Verticilliose du figuier (Verticillium dahliae)
Fiabilité : haute
Verticilliose — flétrissement vasculaire du figuier
En bref. La verticilliose est une trachéomycose causée par Verticillium dahliae, champignon sol-borne extrêmement polyphage (400+ hôtes). Deux pathotypes : D (défoliant, mortel) et ND (non défoliant, chronique). Microsclérotes viables jusqu’à 14 ans dans le sol. Pas de fongicide curatif. Prévention par analyse de sol pré-plantation + biofumigation Brassicacées + biocontrôle Trichoderma.
La verticilliose est une trachéomycose (maladie du système vasculaire) causée par Verticillium dahliae Kleb., champignon ascomycète sol-borne extrêmement polyphage (400+ hôtes documentés). Chez le figuier (Ficus carica), elle constitue une menace chronique souvent sous-diagnostiquée, surtout dans les vergers en sol contaminé par d’anciennes cultures hôtes (coton, tomate, aubergine, olivier, fraisier). Cette fiche couvre l’agent, les pathotypes D/ND clés, le cycle, les méthodes de diagnostic et les stratégies actuelles de gestion adaptées au figuier.
1. L’agent — Verticillium dahliae
[ÉTABLI] Verticillium dahliae Kleb. (Ascomycota, Sordariomycetes, Plectosphaerellales) — champignon sol-borne, sclérotiogène, à transmission strictement vasculaire.

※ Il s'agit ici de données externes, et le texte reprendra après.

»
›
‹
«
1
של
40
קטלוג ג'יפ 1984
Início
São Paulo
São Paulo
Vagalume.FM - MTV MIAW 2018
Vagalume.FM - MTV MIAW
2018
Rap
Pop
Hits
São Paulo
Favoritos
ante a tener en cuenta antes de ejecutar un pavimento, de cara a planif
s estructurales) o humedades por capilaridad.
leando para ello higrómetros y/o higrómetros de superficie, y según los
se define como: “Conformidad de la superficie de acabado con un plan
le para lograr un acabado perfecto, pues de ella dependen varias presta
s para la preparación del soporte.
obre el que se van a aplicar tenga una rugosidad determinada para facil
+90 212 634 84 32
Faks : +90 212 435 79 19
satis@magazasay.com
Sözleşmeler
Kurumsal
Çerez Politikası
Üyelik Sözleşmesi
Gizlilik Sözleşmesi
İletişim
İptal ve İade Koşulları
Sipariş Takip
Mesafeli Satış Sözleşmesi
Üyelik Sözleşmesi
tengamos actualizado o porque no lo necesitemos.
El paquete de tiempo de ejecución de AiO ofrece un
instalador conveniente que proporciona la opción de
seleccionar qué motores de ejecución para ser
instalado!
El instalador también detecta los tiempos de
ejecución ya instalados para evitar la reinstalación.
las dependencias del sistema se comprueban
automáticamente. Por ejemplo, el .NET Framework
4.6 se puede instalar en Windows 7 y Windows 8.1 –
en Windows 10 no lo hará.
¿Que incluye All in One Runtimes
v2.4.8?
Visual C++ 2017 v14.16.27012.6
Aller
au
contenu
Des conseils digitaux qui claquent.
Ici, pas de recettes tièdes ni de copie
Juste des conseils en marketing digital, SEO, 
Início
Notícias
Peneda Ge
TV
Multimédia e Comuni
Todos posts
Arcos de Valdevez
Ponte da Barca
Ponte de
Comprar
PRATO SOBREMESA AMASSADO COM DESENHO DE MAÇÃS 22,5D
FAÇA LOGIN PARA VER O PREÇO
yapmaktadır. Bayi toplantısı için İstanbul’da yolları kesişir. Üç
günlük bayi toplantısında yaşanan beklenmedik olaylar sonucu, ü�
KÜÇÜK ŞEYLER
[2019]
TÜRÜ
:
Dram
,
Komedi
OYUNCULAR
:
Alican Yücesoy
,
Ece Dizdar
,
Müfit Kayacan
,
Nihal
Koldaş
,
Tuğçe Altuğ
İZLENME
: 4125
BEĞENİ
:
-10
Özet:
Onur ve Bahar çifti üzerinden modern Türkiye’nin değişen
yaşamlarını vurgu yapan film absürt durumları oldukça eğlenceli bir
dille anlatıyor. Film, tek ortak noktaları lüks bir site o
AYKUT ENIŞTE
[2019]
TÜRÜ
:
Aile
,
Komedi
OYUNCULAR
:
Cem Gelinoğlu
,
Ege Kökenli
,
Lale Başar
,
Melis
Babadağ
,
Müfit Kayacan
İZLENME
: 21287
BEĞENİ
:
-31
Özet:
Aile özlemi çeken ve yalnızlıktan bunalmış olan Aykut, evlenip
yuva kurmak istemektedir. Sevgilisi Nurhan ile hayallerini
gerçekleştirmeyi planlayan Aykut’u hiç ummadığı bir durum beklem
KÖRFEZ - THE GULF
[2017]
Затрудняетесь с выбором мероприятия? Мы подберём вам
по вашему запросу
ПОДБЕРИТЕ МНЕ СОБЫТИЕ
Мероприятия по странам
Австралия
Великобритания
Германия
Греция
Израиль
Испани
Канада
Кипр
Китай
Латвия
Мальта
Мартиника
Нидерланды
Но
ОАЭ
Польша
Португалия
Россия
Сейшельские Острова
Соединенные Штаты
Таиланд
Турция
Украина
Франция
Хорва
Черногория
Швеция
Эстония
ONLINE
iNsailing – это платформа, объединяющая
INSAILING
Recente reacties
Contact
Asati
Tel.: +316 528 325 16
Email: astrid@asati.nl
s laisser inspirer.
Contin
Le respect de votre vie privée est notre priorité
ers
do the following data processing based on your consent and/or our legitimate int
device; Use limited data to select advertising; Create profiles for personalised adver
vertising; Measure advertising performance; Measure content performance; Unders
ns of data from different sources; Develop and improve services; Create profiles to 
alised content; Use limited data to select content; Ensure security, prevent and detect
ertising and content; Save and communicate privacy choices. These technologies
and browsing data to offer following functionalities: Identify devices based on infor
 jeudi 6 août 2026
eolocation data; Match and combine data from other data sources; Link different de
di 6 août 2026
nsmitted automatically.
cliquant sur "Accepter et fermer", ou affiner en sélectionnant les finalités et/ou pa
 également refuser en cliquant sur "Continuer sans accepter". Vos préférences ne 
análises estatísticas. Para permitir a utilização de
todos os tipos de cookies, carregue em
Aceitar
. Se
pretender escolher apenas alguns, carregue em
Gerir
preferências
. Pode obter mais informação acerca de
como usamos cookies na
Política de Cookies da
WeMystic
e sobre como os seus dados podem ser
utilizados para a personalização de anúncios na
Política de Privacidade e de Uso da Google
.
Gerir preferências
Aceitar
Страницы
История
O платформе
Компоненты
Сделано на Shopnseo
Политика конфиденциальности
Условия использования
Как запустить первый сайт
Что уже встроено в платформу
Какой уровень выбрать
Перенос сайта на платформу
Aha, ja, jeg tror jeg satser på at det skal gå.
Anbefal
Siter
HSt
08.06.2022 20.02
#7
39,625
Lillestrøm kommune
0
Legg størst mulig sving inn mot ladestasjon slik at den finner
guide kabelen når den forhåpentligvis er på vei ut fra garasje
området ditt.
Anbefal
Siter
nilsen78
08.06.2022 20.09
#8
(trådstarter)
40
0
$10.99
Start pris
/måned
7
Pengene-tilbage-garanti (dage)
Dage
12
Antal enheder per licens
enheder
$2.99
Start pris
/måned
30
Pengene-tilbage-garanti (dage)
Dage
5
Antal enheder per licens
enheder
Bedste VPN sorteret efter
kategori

[ÉTABLI] Caractéristiques biologiques clés :
- Spores de conservation : microsclérotes noirs (50 à 200 µm) formés dans les tissus colonisés. Ils restent viables dans le sol jusqu’à 14 ans en absence d’hôte (Schnathorst 1981 ; UC IPM).
- Croissance optimale : 22 à 28 °C.
- Pas de fructifications sexuées connues — reproduction strictement asexuée par conidies et microsclérotes.
[ÉTABLI] Aire mondiale : cosmopolite tempéré, méditerranéen, subtropical. Plus de 400 espèces hôtes documentées (Pegg & Brady 2002, Verticillium Wilts).
2. Pathotypes D et ND — distinction épidémiologique fondamentale
[ÉTABLI] Les isolats de V. dahliae se classent en deux pathotypes majeurs (Mercado-Blanco et al. 2003, Plant Disease) :
- Pathotype D (Defoliating) — provoque une défoliation rapide des feuilles vertes sur les tiges atteintes. Plus virulent, peut tuer l’arbre en quelques saisons. Initialement décrit sur coton, depuis identifié comme dominant sur olivier en Méditerranée.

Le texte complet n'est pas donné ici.